Ives Rocha, analista de Responsabilidade Social na gerência de Parcerias Intersetoriais da Fundação Vale, destacou alguns mecanismos que a organização estabeleceu a fim de criar relações transparentes. “Com a mudança que tivemos na forma de fazer investimento social, deixando de financiar projetos já formatados e apresentados pelas OSC e passando a propor ações em co-autoria, se tornou fundamental criarmos processos transparentes para que os objetivos das ações fizessem sentido para as organizações, para o território e para quem está financiando. Todo esse processo precisa ser pactuado com os envolvidos. Nessa forma de se relacionar, todo mundo sai ganhando”, comentou.
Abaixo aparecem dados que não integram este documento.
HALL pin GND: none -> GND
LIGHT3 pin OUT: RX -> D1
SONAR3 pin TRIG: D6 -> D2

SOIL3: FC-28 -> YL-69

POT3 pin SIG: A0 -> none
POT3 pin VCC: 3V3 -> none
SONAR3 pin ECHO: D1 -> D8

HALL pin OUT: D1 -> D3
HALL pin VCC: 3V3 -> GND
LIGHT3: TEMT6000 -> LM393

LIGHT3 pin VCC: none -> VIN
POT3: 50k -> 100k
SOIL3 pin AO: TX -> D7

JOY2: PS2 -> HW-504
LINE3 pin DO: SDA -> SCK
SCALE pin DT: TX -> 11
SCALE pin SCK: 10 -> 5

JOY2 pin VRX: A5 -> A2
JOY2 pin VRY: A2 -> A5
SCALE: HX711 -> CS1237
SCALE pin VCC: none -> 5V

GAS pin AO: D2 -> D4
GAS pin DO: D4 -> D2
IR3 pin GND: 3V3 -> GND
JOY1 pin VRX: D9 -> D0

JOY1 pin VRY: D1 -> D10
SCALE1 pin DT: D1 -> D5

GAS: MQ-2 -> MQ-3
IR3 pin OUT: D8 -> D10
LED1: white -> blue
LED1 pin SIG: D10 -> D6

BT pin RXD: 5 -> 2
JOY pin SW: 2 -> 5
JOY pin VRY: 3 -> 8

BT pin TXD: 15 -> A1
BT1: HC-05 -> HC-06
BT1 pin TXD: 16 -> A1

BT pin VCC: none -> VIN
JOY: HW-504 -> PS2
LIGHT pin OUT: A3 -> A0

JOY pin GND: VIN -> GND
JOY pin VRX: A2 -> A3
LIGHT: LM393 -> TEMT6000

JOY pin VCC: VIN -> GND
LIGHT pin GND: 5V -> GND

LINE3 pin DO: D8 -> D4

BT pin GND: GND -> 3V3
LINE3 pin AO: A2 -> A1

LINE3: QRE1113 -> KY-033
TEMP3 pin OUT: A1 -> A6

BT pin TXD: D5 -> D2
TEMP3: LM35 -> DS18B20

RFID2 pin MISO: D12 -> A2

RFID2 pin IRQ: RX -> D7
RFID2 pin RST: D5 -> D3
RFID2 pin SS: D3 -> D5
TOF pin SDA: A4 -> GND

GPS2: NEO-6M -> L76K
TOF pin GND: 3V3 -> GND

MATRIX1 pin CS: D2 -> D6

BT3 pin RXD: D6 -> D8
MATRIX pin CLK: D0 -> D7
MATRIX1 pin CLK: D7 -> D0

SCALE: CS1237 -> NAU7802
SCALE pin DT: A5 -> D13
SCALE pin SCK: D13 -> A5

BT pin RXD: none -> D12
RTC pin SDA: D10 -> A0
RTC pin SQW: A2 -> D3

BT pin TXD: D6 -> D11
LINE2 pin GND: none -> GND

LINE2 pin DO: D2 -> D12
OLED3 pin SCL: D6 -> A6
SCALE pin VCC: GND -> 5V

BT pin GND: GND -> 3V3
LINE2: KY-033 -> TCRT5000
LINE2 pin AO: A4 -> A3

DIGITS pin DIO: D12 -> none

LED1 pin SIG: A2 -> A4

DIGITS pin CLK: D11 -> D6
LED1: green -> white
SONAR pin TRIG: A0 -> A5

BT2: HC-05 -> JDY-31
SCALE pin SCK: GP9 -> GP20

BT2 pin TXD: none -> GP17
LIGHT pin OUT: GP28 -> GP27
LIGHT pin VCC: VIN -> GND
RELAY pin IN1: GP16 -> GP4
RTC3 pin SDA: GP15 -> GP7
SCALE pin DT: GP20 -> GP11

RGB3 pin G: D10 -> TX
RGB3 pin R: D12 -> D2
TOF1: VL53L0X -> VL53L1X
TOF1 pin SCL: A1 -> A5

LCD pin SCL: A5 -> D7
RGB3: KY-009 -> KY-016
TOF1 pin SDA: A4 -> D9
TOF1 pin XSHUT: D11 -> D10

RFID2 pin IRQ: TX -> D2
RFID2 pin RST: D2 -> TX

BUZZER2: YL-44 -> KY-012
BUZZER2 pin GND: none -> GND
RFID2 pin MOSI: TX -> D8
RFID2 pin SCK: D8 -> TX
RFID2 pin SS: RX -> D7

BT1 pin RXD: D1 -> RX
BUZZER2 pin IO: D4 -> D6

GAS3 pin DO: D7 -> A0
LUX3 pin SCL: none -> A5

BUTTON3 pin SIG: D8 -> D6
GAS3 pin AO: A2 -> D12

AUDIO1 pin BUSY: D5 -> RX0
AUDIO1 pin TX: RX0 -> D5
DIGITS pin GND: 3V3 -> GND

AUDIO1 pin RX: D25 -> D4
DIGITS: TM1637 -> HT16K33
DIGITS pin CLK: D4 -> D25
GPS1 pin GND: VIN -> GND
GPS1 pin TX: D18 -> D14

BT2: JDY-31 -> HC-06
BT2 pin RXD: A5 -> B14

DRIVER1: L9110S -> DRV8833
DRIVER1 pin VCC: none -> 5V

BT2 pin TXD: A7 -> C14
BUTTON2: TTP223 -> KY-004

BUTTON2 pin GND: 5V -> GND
Entre os mecanismos estão a criação de marcos conceituais claros e indicadores, por exemplo. “Uma relação de transparência é também, para nós, a disseminação dos saberes, tanto no sentido da Fundação participar de eventos e se colocar à disposição para discutir com a sociedade sobre as ações realizadas, quanto dos parceiros executores terem autonomia para participar de iniciativas, escrever artigos disseminando os aprendizados”, destacou Ives, apontando outras instâncias de governança e transparência da Fundação, como o Conselho Curador, diretoria e o Conselho Fiscal, assim como auditorias internas e externas.

Ives apresentou ainda o lançamento do Edital Reconhecer, que é uma porta de entrada para o início de uma relação institucional da Fundação com novas organizações. A ideia é fortalecer a atuação destas OSC, apoiando com recursos financeiros de até R$ 30 mil projetos voltados à geração de trabalho e renda, educação e saúde para comunidades localizadas em 29 municípios dos estados de Minas Gerais e Espírito Santo.

Uma das novidades do edital é que, dos 12 projetos selecionados, dois vão ser escolhidos por votação popular. “É mais uma forma de gerar mobilização e trazer visibilidade para as iniciativas da própria comunidade”, ressaltou Ives. As inscrições estão abertas e podem ser feitas até o dia 1 de julho pelo site.